Which is not the same answer i'm looking for (I expanded it and tried to play with it, but it can't be helped, it is not)

• I can't open the picture, but your solution is true. Feb 15, 2017 at 4:40
• @MyGlasses edited, that's what wolfram throws Feb 15, 2017 at 4:50
• I could not match them. check the wolfram answer again. Feb 15, 2017 at 5:15

This differential equation of x-axis co-directrixed parabolas have been recently derived. Instead of integration we follow the easier way it is generated.. as it indirectly includes all the needed integration including what you already started.

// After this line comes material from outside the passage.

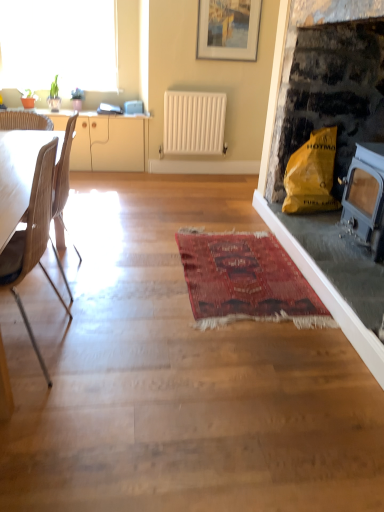
I want to click on space that is in front of red woven rug at center, so click(227, 374).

For a second order DE we should have only two arbitrary constants and we have to eliminate one of the three constants in:

$$y=ax^2+bx +c \tag1$$

Say we eliminate $c$.

Maximum/minimum (known) of point of parabola vertex is

$$(x_m,y_m) = ( -b/2a , \, c- b^2/4a \,) \tag2$$

Definition of parabola locus with given initial radius of curvature using the above definition applicable for this differential equation we set distances to vertex and directrix equal.

$$( x+ (b/2a))^2 + (y- 1/(2a))^2 = y^2 \tag3$$

which simplifies to

$$y=ax^2+bx + \frac{1+b^2}{4a} \tag4$$

If you want the parabola in a form

$$y= Ax^2 + c_1x + c_2 \tag5$$

then compare coefficients in 4) and 5) to get:

$$b= c_1,\quad A = \frac{1+c_1^2}{4c_2}. \tag6$$

EDIT2:

The quantity $\dfrac{yy''}{ 1+(y')^2 }$ represents the ratio of principal curvatures if the curve is revolved about x-axis.

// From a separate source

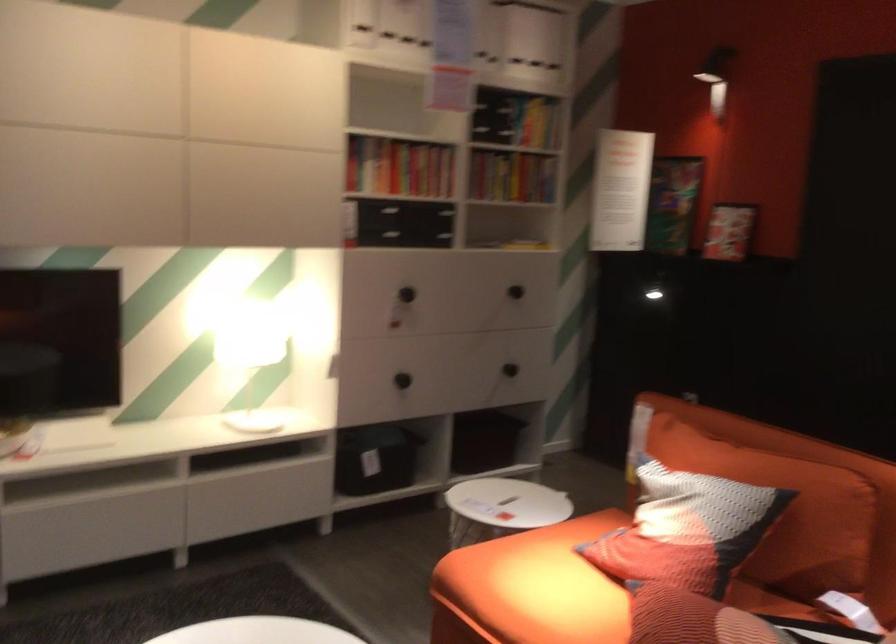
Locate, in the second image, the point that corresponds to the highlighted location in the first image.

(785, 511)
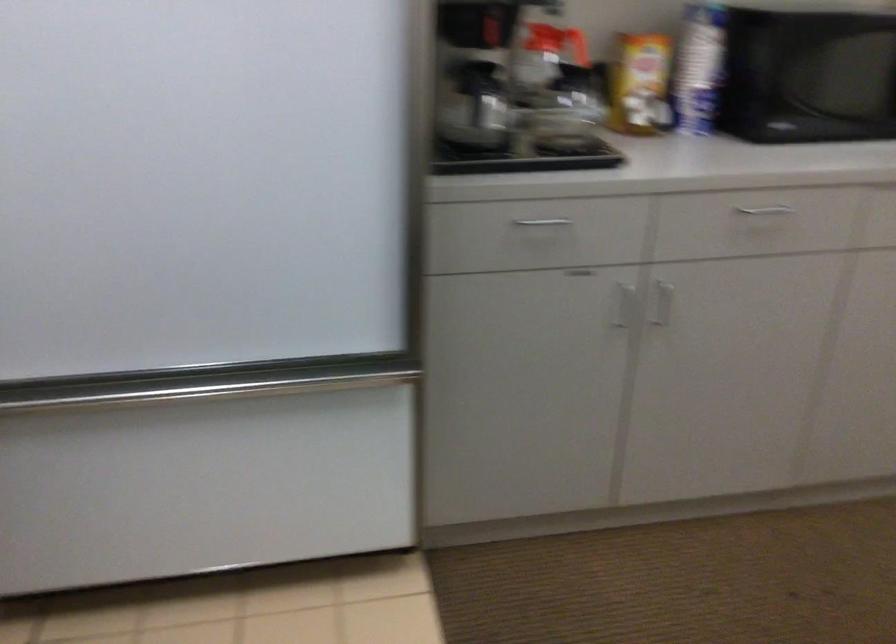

Let $y' = \tan \phi$ be the substitution for integration then this ratio can be quite advantageously put into the form

$$\dfrac{yy''}{ 1+(y')^2 }= \dfrac {d\,log( \cos \phi)}{d\,log( r)}=n,$$ then I had derived the following hopefully interesting cases.

• $n =-2$ profile of a Parachute

• $n=-1$ Sphere

• $n=-\dfrac12$ Cycloid

• $n= 0 \,$ Cone/Cylinder

• $n=+\dfrac12$ Parabola with directrix as x-axis

• $n=+1$ Catenary

• $n=+2 \,$ yet to find out; Are these Weingarten surfaces ?

• This was indeed a curvature radius problem wth distances to vertex and directrix equal, so although you didn't answer what I asked, this is the correct way of solving this kind of problem. Feb 15, 2017 at 17:17
• EDIT2 addresses your question. They could form a class of such questions on integration. Feb 17, 2017 at 0:41

struggling: More than one hour for one error!

The error occur in last line with a surplus $c_1$:

$\frac {(c_1 x+c_1c_2)^2}{4}=c_1y-1$

$y=\frac {\color{red}{c_1}(c_1 x+c_1c_2)^2 +4}{4c_1}$

From main answer we see $$y=\frac {(c_1 x+c_1c_2)^2 +4}{4c_1}$$ $$y=\frac {c_1}{4}x^2+\frac{c_1c_2}{2}x+\frac{c_1^2c_2^2+4}{4c_1}$$ $$y=\frac {c_1}{4}x^2+Dx+E$$ so \begin{cases} D=\dfrac{c_1c_2}{2}\\ E=\dfrac{c_1^2c_2^2+4}{4c_1}=\dfrac{4D^2+4}{4c_1}=\dfrac{D^2+1}{c_1} \end{cases} then $$c_1=\dfrac{D^2+1}{E}$$ and answer is $$y=\dfrac{D^2+1}{4E}x^2+Dx+E$$

• Ok im dumb, thanks for that. Feb 15, 2017 at 17:16